This is what we used too and they helped so much!. My ds hated diaper changes since he was around 10 months old. I had been using cloth before I started with the easy ups, but I just couldn't get them on him anymore by the time he was 18 months and I was beyond frustrated every time I had to change him. The easy ups definitely made things easier.


----------



## wishin'&hopin' (Jun 2, 2008)

We cloth diaper...and there is no way I could do a prefold and cover standing. What I do for poop diapers is (hangs head in shame) put on a short youtube video (barefoot books "Driving My Tractor" is a favorite). He knows that if he doesn't lie still that the video goes away (the barefoot books ones are all under 4 minutes).


----------



## gitanamama (Feb 17, 2011)

Great thread--I'll have to try some of these suggestions. My 16 month old hates having his diaper changed as well. And since we use cloth with covers, it can be a long process and standing up makes it even trickier (although I've been successful a couple times.) My little guy also hates having his face and hair washed, his clothes changed, his teeth brushed, his nails cut...the list goes on and on. I'm just glad to hear I'm not the only one doing the crocodile wrestle at every diaper change!


----------



## Perdita_in_Ontario (Feb 7, 2007)

My friend has a DS who is even more difficult for diaper changes than my DS, and she started putting him in heavy duty cloth training pants at about 15 months so she could change him standing up. The ones she uses have snaps on the side (Tinkle Time Trainers). I use Happy Heiny training pants when we're out of the house so I can change him standing up - they're basically a pocket diaper. I also can use side-snapping fitteds (ME Sandys) with a pull-on Bummis cover.

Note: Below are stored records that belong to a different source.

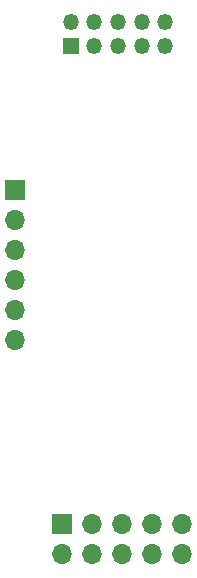
<source format=gts>
G04 #@! TF.GenerationSoftware,KiCad,Pcbnew,8.0.0*
G04 #@! TF.CreationDate,2024-03-09T17:02:07-06:00*
G04 #@! TF.ProjectId,Sonde_Programmer_Adapter,536f6e64-655f-4507-926f-6772616d6d65,rev?*
G04 #@! TF.SameCoordinates,Original*
G04 #@! TF.FileFunction,Soldermask,Top*
G04 #@! TF.FilePolarity,Negative*
%FSLAX46Y46*%
G04 Gerber Fmt 4.6, Leading zero omitted, Abs format (unit mm)*
G04 Created by KiCad (PCBNEW 8.0.0) date 2024-03-09 17:02:07*
%MOMM*%
%LPD*%
G01*
G04 APERTURE LIST*
%ADD10O,1.700000X1.700000*%
%ADD11R,1.700000X1.700000*%
%ADD12R,1.350000X1.350000*%
%ADD13O,1.350000X1.350000*%
G04 APERTURE END LIST*
D10*
X79781000Y-81940000D03*
X79781000Y-79400000D03*
X79781000Y-76860000D03*
X79781000Y-74320000D03*
X79781000Y-71780000D03*
D11*
X79781000Y-69240000D03*
D12*
X84519000Y-57007000D03*
D13*
X84519000Y-55007000D03*
X86519000Y-57007000D03*
X86519000Y-55007000D03*
X88519000Y-57007000D03*
X88519000Y-55007000D03*
X90519000Y-57007000D03*
X90519000Y-55007000D03*
X92519000Y-57007000D03*
X92519000Y-55007000D03*
D11*
X83820000Y-97536000D03*
D10*
X83820000Y-100076000D03*
X86360000Y-97536000D03*
X86360000Y-100076000D03*
X88900000Y-97536000D03*
X88900000Y-100076000D03*
X91440000Y-97536000D03*
X91440000Y-100076000D03*
X93980000Y-97536000D03*
X93980000Y-100076000D03*
M02*

</source>
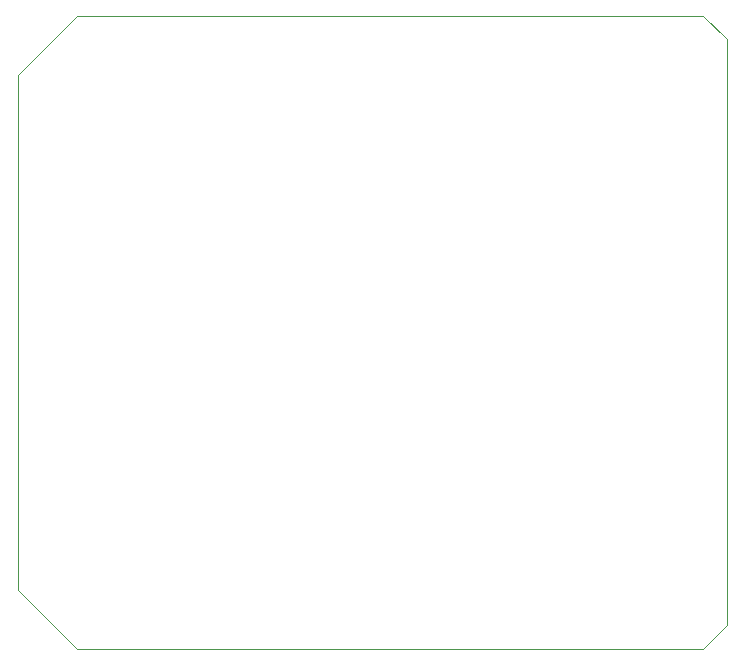
<source format=gm1>
G04 #@! TF.GenerationSoftware,KiCad,Pcbnew,5.1.4+dfsg1-2*
G04 #@! TF.CreationDate,2019-11-27T21:42:57+01:00*
G04 #@! TF.ProjectId,theroof,74686572-6f6f-4662-9e6b-696361645f70,rev?*
G04 #@! TF.SameCoordinates,Original*
G04 #@! TF.FileFunction,Profile,NP*
%FSLAX46Y46*%
G04 Gerber Fmt 4.6, Leading zero omitted, Abs format (unit mm)*
G04 Created by KiCad (PCBNEW 5.1.4+dfsg1-2) date 2019-11-27 21:42:57*
%MOMM*%
%LPD*%
G04 APERTURE LIST*
%ADD10C,0.050000*%
G04 APERTURE END LIST*
D10*
X185000000Y-113800000D02*
X183000000Y-115800000D01*
X183000000Y-62200000D02*
X185000000Y-64200000D01*
X130000000Y-62200000D02*
X183000000Y-62200000D01*
X125000000Y-67200000D02*
X130000000Y-62200000D01*
X125000000Y-110800000D02*
X125000000Y-67200000D01*
X130000000Y-115800000D02*
X125000000Y-110800000D01*
X183000000Y-115800000D02*
X130000000Y-115800000D01*
X185000000Y-64200000D02*
X185000000Y-113800000D01*
M02*

</source>
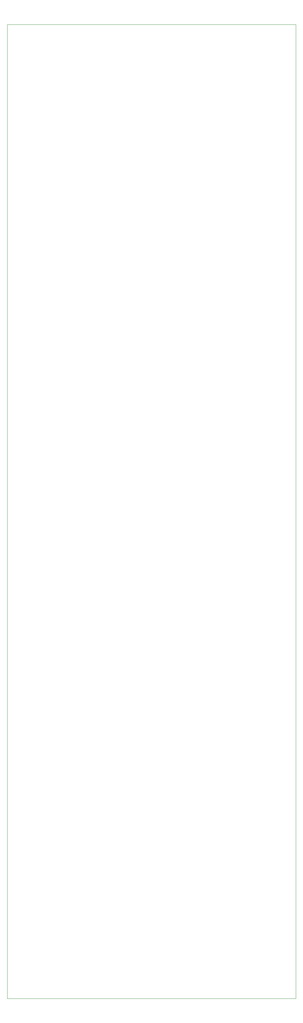
<source format=gbr>
%TF.GenerationSoftware,KiCad,Pcbnew,(5.1.10-1-10_14)*%
%TF.CreationDate,2021-10-20T12:30:06-04:00*%
%TF.ProjectId,16-bit-bus-prototype,31362d62-6974-42d6-9275-732d70726f74,rev?*%
%TF.SameCoordinates,Original*%
%TF.FileFunction,Profile,NP*%
%FSLAX46Y46*%
G04 Gerber Fmt 4.6, Leading zero omitted, Abs format (unit mm)*
G04 Created by KiCad (PCBNEW (5.1.10-1-10_14)) date 2021-10-20 12:30:06*
%MOMM*%
%LPD*%
G01*
G04 APERTURE LIST*
%TA.AperFunction,Profile*%
%ADD10C,0.050000*%
%TD*%
G04 APERTURE END LIST*
D10*
X61722000Y-35306000D02*
X61214000Y-35306000D01*
X61214000Y-297688000D02*
X61214000Y-35306000D01*
X64262000Y-35306000D02*
X61722000Y-35306000D01*
X139192000Y-35306000D02*
X64262000Y-35306000D01*
X139192000Y-297942000D02*
X139192000Y-35306000D01*
X61214000Y-297942000D02*
X139192000Y-297942000D01*
X61214000Y-297688000D02*
X61214000Y-297942000D01*
M02*

</source>
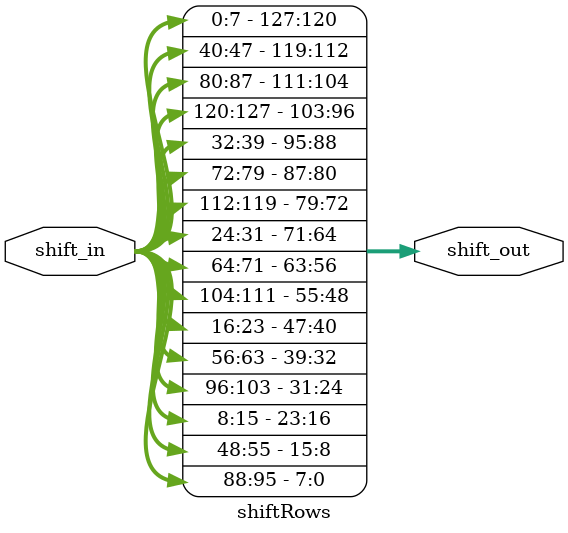
<source format=v>
module shiftRows (
    input [0:127] shift_in,
    output [0:127] shift_out
);
// 1st row doesn't need to shift
assign shift_out[0+:8] = shift_in[0+:8];
assign shift_out[32+:8] = shift_in[32+:8];
assign shift_out[64+:8] = shift_in[64+:8];
assign shift_out[96+:8] = shift_in[96+:8];
	
// 2nd row shift to left for 1 cell
assign shift_out[8+:8] = shift_in[40+:8];
assign shift_out[40+:8] = shift_in[72+:8];
assign shift_out[72+:8] = shift_in[104+:8];
assign shift_out[104+:8] = shift_in[8+:8];
	
// 3rd row shift to left for 2 cell
assign shift_out[16+:8] = shift_in[80+:8];
assign shift_out[48+:8] = shift_in[112+:8];
assign shift_out[80+:8] = shift_in[16+:8];
assign shift_out[112+:8] = shift_in[48+:8];
	
// 4th row shift to left for 3 cell
assign shift_out[24+:8] = shift_in[120+:8];
assign shift_out[56+:8] = shift_in[24+:8];
assign shift_out[88+:8] = shift_in[56+:8];
assign shift_out[120+:8] = shift_in[88+:8];

endmodule
</source>
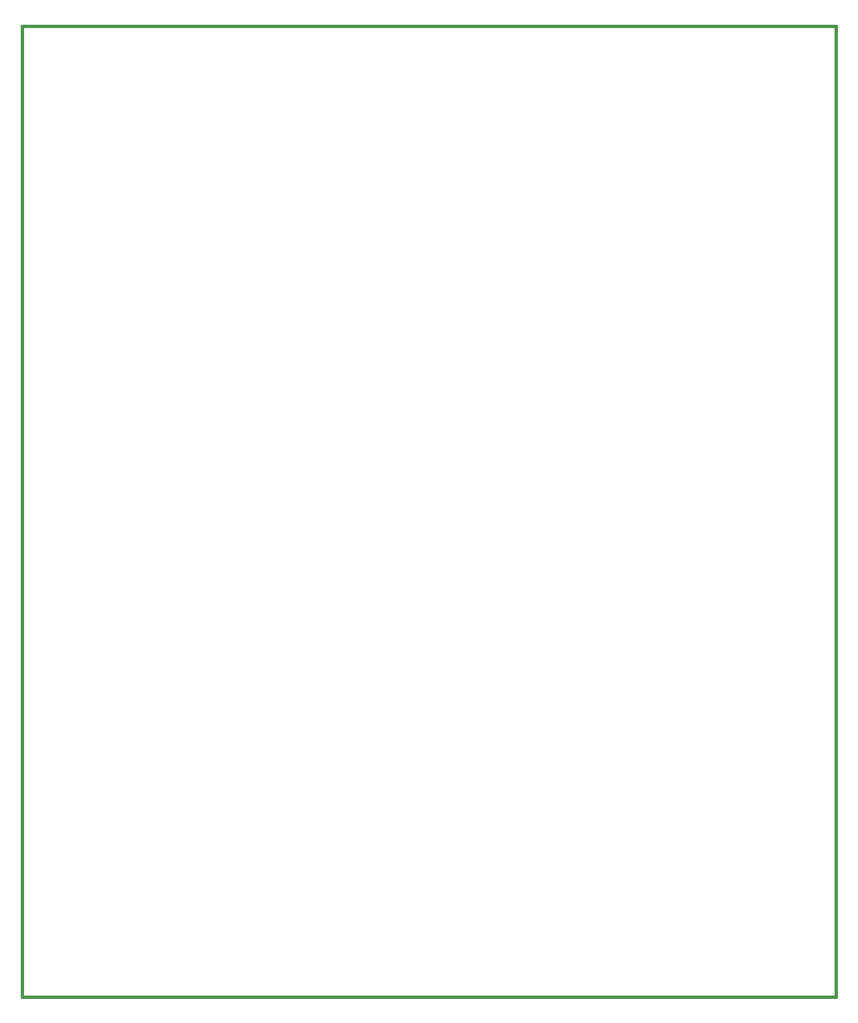
<source format=gbr>
G04 (created by PCBNEW (2013-05-18 BZR 4017)-stable) date Fri 12 Dec 2014 17:06:20 GMT*
%MOIN*%
G04 Gerber Fmt 3.4, Leading zero omitted, Abs format*
%FSLAX34Y34*%
G01*
G70*
G90*
G04 APERTURE LIST*
%ADD10C,0.00590551*%
%ADD11C,0.015*%
G04 APERTURE END LIST*
G54D10*
G54D11*
X40549Y0D02*
X-2Y0D01*
X40549Y48425D02*
X40549Y0D01*
X-2Y48425D02*
X40549Y48425D01*
X-2Y0D02*
X-2Y48425D01*
M02*

</source>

For the odd time we use disposables, I have decided we're moving to the pull-on type. I've heard that the "training pants" are less absorbent than diapers, but Huggies has Slip-Ons now that are pull-on diapers rather than training pants. Pretty expensive, but we go through a pack about once every 2-3 months, so I'm okay with that.


----------



## kinkajoujou (Aug 21, 2011)

Quote:


> Originally Posted by *Perdita_in_Ontario*
> 
> My friend has a DS who is even more difficult for diaper changes than my DS, and she started putting him in heavy duty cloth training pants at about 15 months so she could change him standing up. The ones she uses have snaps on the side (Tinkle Time Trainers). I use Happy Heiny training pants when we're out of the house so I can change him standing up - they're basically a pocket diaper. I also can use side-snapping fitteds (ME Sandys) with a pull-on Bummis cover.
> 
> For the odd time we use disposables, I have decided we're moving to the pull-on type. I've heard that the "training pants" are less absorbent than diapers, but Huggies has Slip-Ons now that are pull-on diapers rather than training pants. Pretty expensive, but we go through a pack about once every 2-3 months, so I'm okay with that.


I have also noticed that if you combine the pull-ups with the potty (taking them there often throughout the day), the cost of diapers, wipes (if you use them) and everything else diaper-related goes WAY down!


----------



## dejagerw (Jan 5, 2010)

I can change standing up with my bum genius diapers (velcro ones).


----------



## newmamalizzy (Jul 23, 2010)

DD is 18 months and has improved somewhat, if that makes you feel any better. For poop, I take her into our very small bathroom, try to wipe off as much poop as I can while taking off her diaper, then wipe her backside by standing her in front of me. I lay her down to do one final wipe, then let her run free for a while before snagging her to toss on a diaper. Singing DOES work for her, thank goodness. To the tune of Camptown Races "Bea doesn't wanna put her diaper on, doo-dah, doo-dah, but she has to do it anyway, oh-doo-dah-day!!!!!!!" The other thing that works - smelling her feet and telling her how stinky they are in a very dramatic way. I've also found that when nothing else works, just being silent and getting the job done as quickly as possible gets the best result. Trying to sing, entertain, etc. really just prolongs the experience for her.


----------



## Perdita_in_Ontario (Feb 7, 2007)

We play the stinky feet game too!

Love the song. I may need to steal that.


----------